### Excerpted passage

Forum Discussion

koribilli12's avatar
9 years ago
Solved

Drives in Netbackup going down frequently

Team, I am seeing multiple drive down issues in our environment, this is happening very frequently. We are not sure if we are doing any mistake in configuring the drives. I am attaching the command out put for vmglob -listall tpconfig -emm_dev_list Also I am getting missing drive in the tpautoconf -t see the attached sheets and provide me the solution.

  • Marianne:

    The issue is now resolved and this is the same like teaming removed from two NIC's and kept only one NIC card. Backup thru put is fine and no more drives are getting down.

    All network depends upon having good backups.

    Regards

    Kishore

  • Unfortunately, this is the equivalent of saying, " my car is making a funny noise" - it is too general and nonspecific.

    drives go down within NetBackup for several reasons

    drives go down in a robot for different reasons

    Drives go away from the OS for other reasons

    BUT - essentially - if it is down at the OS, it will be down within NetBackup.

    You should get an idle or steady state environment and check the OS first, then the robot, then the drives, then netbackup.

    There are several really good posts on drive trouble shooting 

     

  • Given you have missing devices, I suspect this is the cause of your issues.  Though the post aboves points out there could be other casues, and there can, lots ...  but most of these a OS / Hardware related.  bptm log is a good place to start, as is Activity Monitor.  More complex issues may require volmgr logs  and other more involved troubleshooting.  Step one for you is to determine, that when a drive goes down, is it visible at the same path to the OS.

    Also, when a drive is down, what do you do to get it back up.

    NBU tracks drives by serial number.  If, for example a drive with SN 1234 disappears from the OS (or the path changes) then NBU will list this as a missing device.

    The way to stop this is to configure persistent binding, which is done via the HBA utility (sansurfer or HBAnywhere, depnding on the brand of the HBA).

### Required actions
- a) Translate this sentence from the NetBackup drive thread into Spanish: "You should get an idle or steady state environment and check the OS first, then the robot, then the drives, then netbackup."
- b) Answer these questions from the NetBackup drive thread:
(i) In the opening post, which command shows the missing drive?
(ii) In the reply addressed to Marianne, what change resolved the issue?
(iii) By what does NBU track drives?
- c) Extend the NetBackup drive thread, picking up right after its final sentence.
The rows have no connection to the NetBackup drive thread.

### Information shown

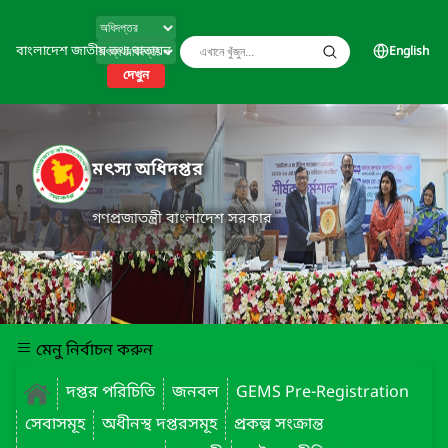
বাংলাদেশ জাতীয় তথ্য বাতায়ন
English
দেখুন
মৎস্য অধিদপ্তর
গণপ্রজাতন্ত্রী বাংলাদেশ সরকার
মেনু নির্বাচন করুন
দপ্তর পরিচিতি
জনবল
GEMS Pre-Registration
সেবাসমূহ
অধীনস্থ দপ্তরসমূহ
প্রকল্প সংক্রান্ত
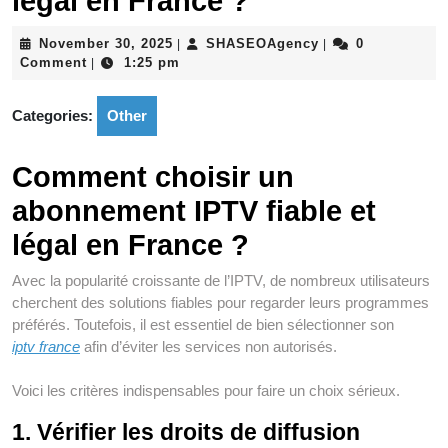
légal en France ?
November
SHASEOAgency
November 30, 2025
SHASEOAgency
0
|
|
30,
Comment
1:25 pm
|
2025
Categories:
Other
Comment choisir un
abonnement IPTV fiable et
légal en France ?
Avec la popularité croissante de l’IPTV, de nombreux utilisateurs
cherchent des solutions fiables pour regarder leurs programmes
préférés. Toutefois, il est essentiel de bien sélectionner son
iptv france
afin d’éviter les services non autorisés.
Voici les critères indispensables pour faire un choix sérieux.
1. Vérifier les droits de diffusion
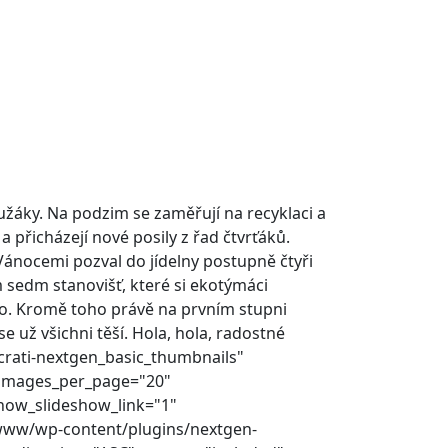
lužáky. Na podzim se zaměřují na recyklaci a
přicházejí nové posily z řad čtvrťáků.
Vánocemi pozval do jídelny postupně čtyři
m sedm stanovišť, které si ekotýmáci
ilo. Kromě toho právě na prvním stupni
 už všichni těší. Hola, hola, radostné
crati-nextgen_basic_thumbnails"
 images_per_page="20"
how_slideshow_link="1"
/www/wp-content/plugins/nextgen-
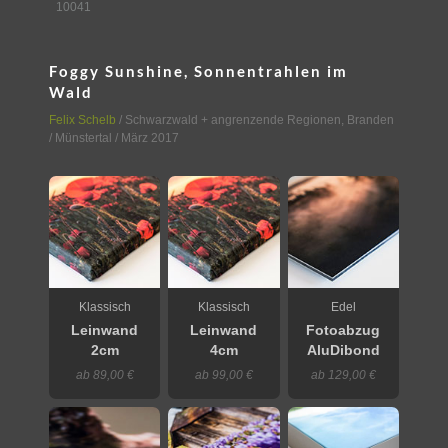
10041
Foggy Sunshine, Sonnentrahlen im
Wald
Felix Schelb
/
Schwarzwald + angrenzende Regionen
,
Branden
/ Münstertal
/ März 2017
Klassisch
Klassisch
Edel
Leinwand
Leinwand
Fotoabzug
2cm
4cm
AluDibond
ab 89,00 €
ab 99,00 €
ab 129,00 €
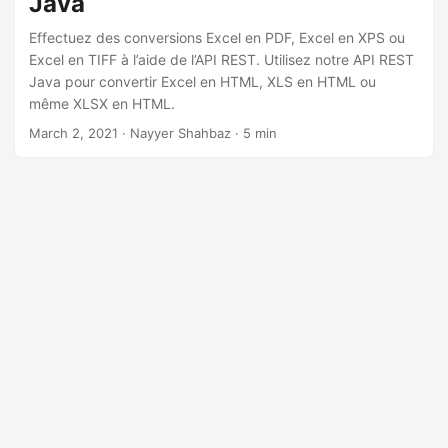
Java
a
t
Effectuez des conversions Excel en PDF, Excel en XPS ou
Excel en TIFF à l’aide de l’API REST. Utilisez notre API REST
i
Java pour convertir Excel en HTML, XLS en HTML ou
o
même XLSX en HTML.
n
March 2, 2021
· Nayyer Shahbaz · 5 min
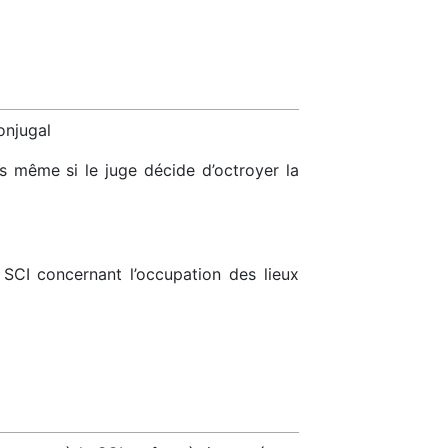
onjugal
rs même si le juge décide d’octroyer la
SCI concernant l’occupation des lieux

### Response list
- a) Debería conseguir un entorno inactivo o en estado estable y revisar primero el sistema operativo, luego el robot, luego las unidades y luego NetBackup.

- b)
(i) tpautoconf -t
(ii) Teaming was removed from two NICs, and only one NIC card was kept.
(iii) By serial number.

- c)
    If you really are losing the paths to the drives, then you have a SAN issue between the OS and the drive.

    So, if you have 10 drives, then one goes down and the OS still sees 10 drives in total, then it is likely the path changed.  tpautoconf -report_disc would then show the missing device (because it can't find the drive with serial number xxx at drive path yyy).  If report_disc also shows a 'new device' with serial number xxx but at a new path zzz, then the path changed and persistent binding should resolve the issue.

    In summary, given what I see, you don't have a NBU problem, you have a SAN problem which in turn is affecting NBU.

    Once all the drives are vsible to the OS, you could use tpautoconf -replace_drive option to tell NBU that the drive with drivename abc is now at path xxx.  This should clear, I think, the drives reported as missing.  Other option is just to delete everything (nbemmcmd -deletealldevices -allrecords  (this will delete ALL robots and drives from every server)), make sure the OS can see everything, set up persistent binding and then reconfigure.

    • Marianne's avatar
      Marianne
      Level 6

      koribilli12 the first thing I noticed is that you did not select or tell us which OS.

      As already stated by above excellent posts, Missing Drive means that the OS has lost connectivity and that you need to troubleshoot at OS level. 

      Start with OS syslog - if Windows, Event Viewer System log, if Unix/Linux, messages or syslog.
      Look for events related to hba's and tape drives.

      Only come back to NBU to reconfig once you have found and fixed the issue. 

      One more thing - it looks like there are way too many tape drives attached to this media server. Even the most powerful server will battle to stream more than 3 or 4 drives simultaneously. 

      • koribilli12's avatar
        koribilli12
        Level 4

        Marianne:

        The issue is now resolved and this is the same like teaming removed from two NIC's and kept only one NIC card. Backup thru put is fine and no more drives are getting down.

        All network depends upon having good backups.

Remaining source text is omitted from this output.